5 Feb 2013

Chancellor puts British banks on notice

2:53 pm on 5 February 2013

British banks are on notice from Chancellor George Osborne who warns they will be broken up if they fail to protect their day-to-day banking from risky investment activities.

Mr Osborne bowed to political pressure to come down harder on reckless lenders, accepting recommendations from two inquiries in the past two years to ring-fence bank's core retail operations.

European countries are changing their financial systems to prevent a repeat of the 2008 financial crash, trying to strike a balance between popular calls for banks to be reined in and warnings that too tight a leash will choke off recovery.

Mr Osborne says taxpayers are angry at banks' behaviour and will never again be expected to bail them out.

His speech on Monday comes on the same day the government introduces its Banking Reform Bill in Parliament, including allowing customers to switch bank accounts to a rival within a week.

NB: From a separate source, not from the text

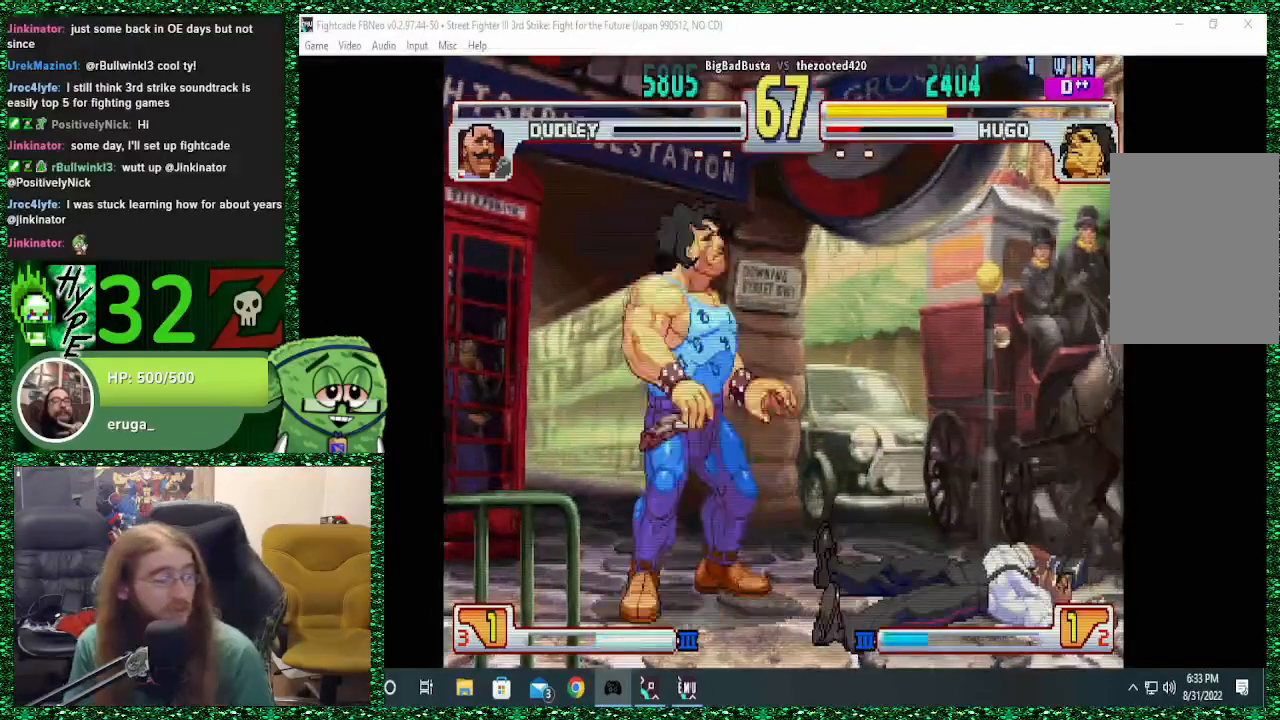
{"buttons": [], "left_stick": "center", "events": []}
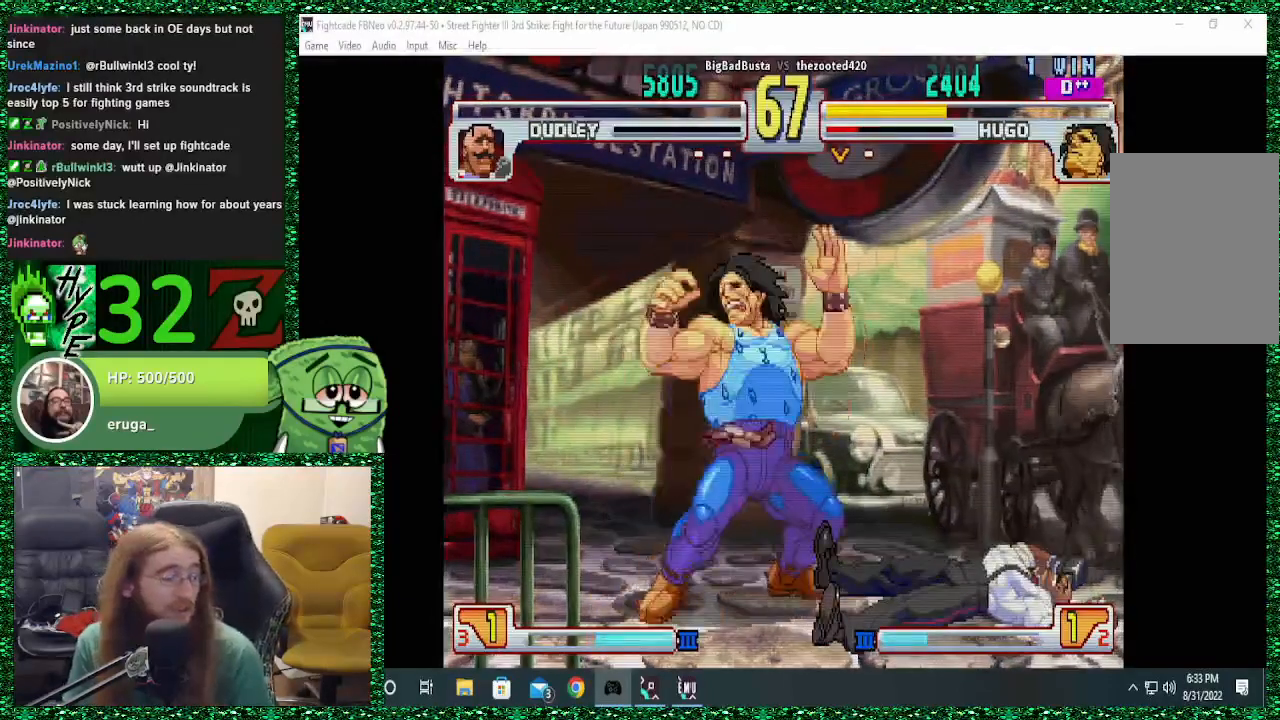
{"buttons": [], "left_stick": "center", "events": []}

London's reforms go further than France and Germany, which, like the United States, are only demanding that banks separate out their proprietary trading, where they invest the banks' own funds, from the rest of their businesses.

However, the German government is considering a new law that would see executives jailed for up to five years if they are found guilty of reckless behaviour that jeopardises their bank.

But bankers are dismayed by the lack of an international agreement around new banking rules.

Britain's banks have warned it will put them at a disadvantage against their continental rivals.